:: Kaynak Metin ::
Zıplanacak içerik
  • Üye Ol

Önerilen İletiler

Gönderi tarihi:

Bayramda tekneyle tur atıp tebdili kıyafet kıyı teftişi yapan RTE, Üç beş ağaç için kıyameti koparan sözde çevrecilere çok kızmış . Kıyıların talanına" insaf yahu" diye tepki göstermiş :) Tabi karşısındaki evde zor tuttuğu ve bir tarafının kılı olmaya meraklı adamların bunlara inanması normal. Sürekli makarnayla beslenmenin doğal sonuçları :)

 

İNSAF YAHU EVET İNSAF

 

Ben de bazı şeyleri kendisine ve sıkı fanatiklerine hatırlatayım dedim:

 

"Erdoğan’ın Bodrum’da yat turunda gördüğü “kıyı talanı” 2009 yılında AKP’nin Türk Ceza Kanunu’nun 154. Maddesini değiştiren 5841 sayılı kanun sonrasında başladı. Yasa ile kamu arazilerinin işgali suç olmaktan çıkarılınca 7 bin davada verilen mahkûmiyet kararları kalktı"

 

 

 

Bayram sonrasında tatilini geçirdiği işadamı Fettah Tamince'nin sahibi olduğu Bodrum Rixos Oteli'nde, tekneyle Torba ve Güvercinlik koylarını inceleyen Başbakan Erdoğan, kaçak yapılaşmalara dikkat çekerek belediyeleri suçladı. Erdoğan'ın açıklamaları tartışma yarattı. CHP Muğla Milletvekili Nurettin Demir bugüne kadar hükümetin iktidar gücünü kullanarak bölgede "kendi yandaşlarına koyların talan edilmesi fırsatı verdiğini" söyledi. Hükümetin, 10 yıldır Bodrum için hiçbir şey yapmadığını belirten Demir, şimdi Başbakan'ın belediyeleri suçladığını bildirdi. Torba Mahallesi, Usuluk koyuna BYT tarafından yapılan Vouge Otel'in inşaatında mevzuata aykırılıklar bulunduğunu, halkın kullanımına ait olan alanların otel inşaatı için verildiğini belirten Demir, "kır evi" niteliğinde çok katlı yapılar inşa edildiğini söyledi. Güvercinlik köyünde de "gökdelen" inşaatı yapıldığına dikkat çeken Demir, "Bu binanın Başbakan'a yakın bir isme ait olduğu konuşuluyor. Peki Başbakan bunları neden görmüyor. Bodrum'un tepesindeki çöplüğü neden görmüyor. Valilik, kaymakamlık, çevre müdürlüğü neden görmüyor" diye sordu. "Başbakan belediyeleri suçluyor, bunlar küçük belediyelerin yapacağı işler değil. Torba Mahallesi muhtarı, Güvercinlik köyü muhtarı ne yapabilir" diyen Demir, asıl hükümetin önlem alması gerektiğini söyledi.

:: Veri Kayıtları ::
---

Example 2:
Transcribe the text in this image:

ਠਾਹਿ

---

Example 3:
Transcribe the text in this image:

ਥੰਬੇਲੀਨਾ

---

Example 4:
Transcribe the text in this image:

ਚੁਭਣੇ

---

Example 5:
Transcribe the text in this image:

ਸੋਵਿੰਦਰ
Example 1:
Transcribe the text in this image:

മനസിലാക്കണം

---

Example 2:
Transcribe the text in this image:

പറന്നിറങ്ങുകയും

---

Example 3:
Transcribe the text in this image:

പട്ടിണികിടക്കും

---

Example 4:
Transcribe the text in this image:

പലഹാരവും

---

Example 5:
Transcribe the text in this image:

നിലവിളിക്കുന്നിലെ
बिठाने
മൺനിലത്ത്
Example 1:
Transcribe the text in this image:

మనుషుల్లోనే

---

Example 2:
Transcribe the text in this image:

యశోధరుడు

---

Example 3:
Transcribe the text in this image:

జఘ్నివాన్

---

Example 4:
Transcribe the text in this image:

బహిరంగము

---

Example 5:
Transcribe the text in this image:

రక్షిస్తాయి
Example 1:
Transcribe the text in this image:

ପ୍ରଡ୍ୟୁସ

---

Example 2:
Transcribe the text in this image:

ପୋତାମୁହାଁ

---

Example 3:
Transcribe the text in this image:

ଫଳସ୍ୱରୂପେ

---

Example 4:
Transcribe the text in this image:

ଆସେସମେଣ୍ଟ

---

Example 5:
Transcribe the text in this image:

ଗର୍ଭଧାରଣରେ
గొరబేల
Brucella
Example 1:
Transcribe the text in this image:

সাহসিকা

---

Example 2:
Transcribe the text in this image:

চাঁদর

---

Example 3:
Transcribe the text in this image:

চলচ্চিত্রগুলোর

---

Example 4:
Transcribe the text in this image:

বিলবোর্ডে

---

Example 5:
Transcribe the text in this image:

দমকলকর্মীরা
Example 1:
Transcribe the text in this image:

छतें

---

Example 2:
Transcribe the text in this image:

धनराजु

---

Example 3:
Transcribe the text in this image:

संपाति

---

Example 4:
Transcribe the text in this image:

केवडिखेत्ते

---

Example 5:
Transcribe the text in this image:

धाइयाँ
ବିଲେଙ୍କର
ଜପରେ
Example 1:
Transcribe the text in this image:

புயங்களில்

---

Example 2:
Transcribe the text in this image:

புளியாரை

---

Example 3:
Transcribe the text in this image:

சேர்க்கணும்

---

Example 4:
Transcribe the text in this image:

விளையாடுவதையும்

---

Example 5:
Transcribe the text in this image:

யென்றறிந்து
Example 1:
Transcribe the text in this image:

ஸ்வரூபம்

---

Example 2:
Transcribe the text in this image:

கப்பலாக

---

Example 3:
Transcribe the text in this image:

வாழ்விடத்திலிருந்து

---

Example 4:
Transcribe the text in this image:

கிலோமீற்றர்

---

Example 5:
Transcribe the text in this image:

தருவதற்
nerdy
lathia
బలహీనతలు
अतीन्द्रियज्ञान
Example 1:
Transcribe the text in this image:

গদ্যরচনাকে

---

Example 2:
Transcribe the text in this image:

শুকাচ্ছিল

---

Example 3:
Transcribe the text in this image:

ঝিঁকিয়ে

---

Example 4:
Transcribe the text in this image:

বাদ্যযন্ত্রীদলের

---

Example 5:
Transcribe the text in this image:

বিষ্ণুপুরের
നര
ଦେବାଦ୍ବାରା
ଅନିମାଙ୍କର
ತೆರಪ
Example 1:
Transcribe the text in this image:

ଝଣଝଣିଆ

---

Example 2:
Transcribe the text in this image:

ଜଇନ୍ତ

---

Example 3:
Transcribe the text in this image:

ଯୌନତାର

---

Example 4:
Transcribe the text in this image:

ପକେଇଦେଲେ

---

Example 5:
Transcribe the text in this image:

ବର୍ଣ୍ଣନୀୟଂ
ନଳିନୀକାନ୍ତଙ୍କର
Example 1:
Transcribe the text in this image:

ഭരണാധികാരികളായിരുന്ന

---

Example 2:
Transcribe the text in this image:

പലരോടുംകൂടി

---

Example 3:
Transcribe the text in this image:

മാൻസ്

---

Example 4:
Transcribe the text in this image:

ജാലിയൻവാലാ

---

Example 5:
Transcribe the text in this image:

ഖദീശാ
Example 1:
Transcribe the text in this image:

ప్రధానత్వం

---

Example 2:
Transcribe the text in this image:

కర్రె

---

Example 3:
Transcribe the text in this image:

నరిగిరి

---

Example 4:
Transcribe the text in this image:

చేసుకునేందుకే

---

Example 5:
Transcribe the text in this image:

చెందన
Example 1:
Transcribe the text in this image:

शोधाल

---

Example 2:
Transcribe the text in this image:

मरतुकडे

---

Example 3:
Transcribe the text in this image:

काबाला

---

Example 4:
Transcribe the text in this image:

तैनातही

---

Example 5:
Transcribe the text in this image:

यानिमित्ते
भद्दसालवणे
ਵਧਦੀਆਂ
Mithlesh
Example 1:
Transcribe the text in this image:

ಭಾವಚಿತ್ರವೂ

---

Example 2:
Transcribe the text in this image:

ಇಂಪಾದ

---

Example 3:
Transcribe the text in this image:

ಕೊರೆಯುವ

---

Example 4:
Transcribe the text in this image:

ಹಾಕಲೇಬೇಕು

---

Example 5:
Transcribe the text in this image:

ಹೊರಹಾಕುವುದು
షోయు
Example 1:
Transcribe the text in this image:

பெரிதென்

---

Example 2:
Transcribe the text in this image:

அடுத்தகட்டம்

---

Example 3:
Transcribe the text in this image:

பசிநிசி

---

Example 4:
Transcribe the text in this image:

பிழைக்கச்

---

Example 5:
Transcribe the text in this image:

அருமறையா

* * *

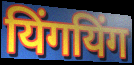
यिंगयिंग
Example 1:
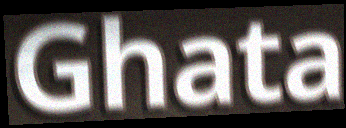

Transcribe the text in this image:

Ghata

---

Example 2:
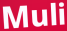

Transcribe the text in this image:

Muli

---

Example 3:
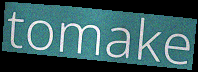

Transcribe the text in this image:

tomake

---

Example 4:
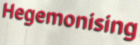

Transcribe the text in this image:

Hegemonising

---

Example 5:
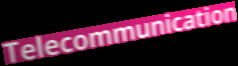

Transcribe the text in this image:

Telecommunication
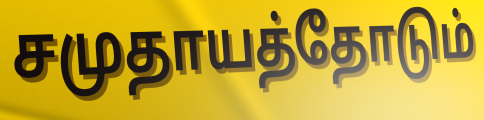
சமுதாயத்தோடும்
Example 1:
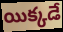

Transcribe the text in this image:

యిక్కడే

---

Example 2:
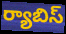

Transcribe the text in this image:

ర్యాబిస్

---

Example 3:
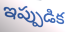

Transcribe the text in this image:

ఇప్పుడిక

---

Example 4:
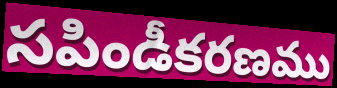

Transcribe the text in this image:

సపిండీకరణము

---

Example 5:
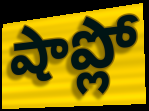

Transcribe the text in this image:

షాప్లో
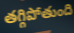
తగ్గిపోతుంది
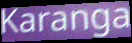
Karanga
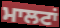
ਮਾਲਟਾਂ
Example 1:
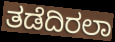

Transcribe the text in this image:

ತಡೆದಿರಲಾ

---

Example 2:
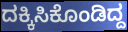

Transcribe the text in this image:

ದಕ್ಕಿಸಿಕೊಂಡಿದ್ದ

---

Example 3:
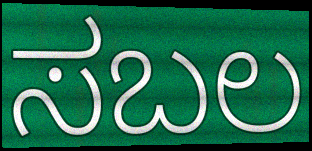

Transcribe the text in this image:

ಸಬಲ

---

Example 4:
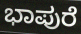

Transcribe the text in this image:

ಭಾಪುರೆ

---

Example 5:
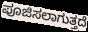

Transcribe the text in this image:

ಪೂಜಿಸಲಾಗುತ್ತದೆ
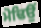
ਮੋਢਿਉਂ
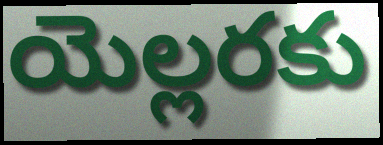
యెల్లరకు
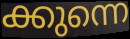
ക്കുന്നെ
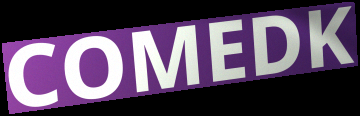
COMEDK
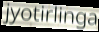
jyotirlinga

:: Görev 1 ::
Kaynak metne göre Türk Ceza Kanunu'nun 154. maddesini değiştiren kanunun sayısı nedir?
:: Görev 2 ::
Kaynak metinde "Zıplanacak içerik" sözlerinden "doğal sonuçları :)" sözlerine kadar uzanan bölümün tamamını aynen yinele.
:: Görev 3 ::
Aşağıdaki ifadeler kaynak metinle uyuşuyor mu? Her biri için evet ya da hayır deyin ve kararı belirleyen sözleri metinden aynen alıntılayın.
(a) Erdoğan, bayram sonrası tatilini Bodrum Rixos Oteli'nde geçirdi.
(b) Yasa değişikliğiyle 10 bin davada verilen mahkûmiyet kararları kalktı.
(c) Demir, asıl önlem alması gerekenin hükümet olduğunu söyledi.

:: Yazılı Yanıt 1 ::
5841 sayılı kanun.

:: Yazılı Yanıt 2 ::
Zıplanacak içerik
  • Üye Ol

Önerilen İletiler

Gönderi tarihi:

Bayramda tekneyle tur atıp tebdili kıyafet kıyı teftişi yapan RTE, Üç beş ağaç için kıyameti koparan sözde çevrecilere çok kızmış . Kıyıların talanına" insaf yahu" diye tepki göstermiş :) Tabi karşısındaki evde zor tuttuğu ve bir tarafının kılı olmaya meraklı adamların bunlara inanması normal. Sürekli makarnayla beslenmenin doğal sonuçları :)

:: Yazılı Yanıt 3 ::
(a) Evet: "Bayram sonrasında tatilini geçirdiği işadamı Fettah Tamince'nin sahibi olduğu Bodrum Rixos Oteli'nde"
(b) Hayır: "7 bin davada verilen mahkûmiyet kararları kalktı"
(c) Evet: "asıl hükümetin önlem alması gerektiğini söyledi"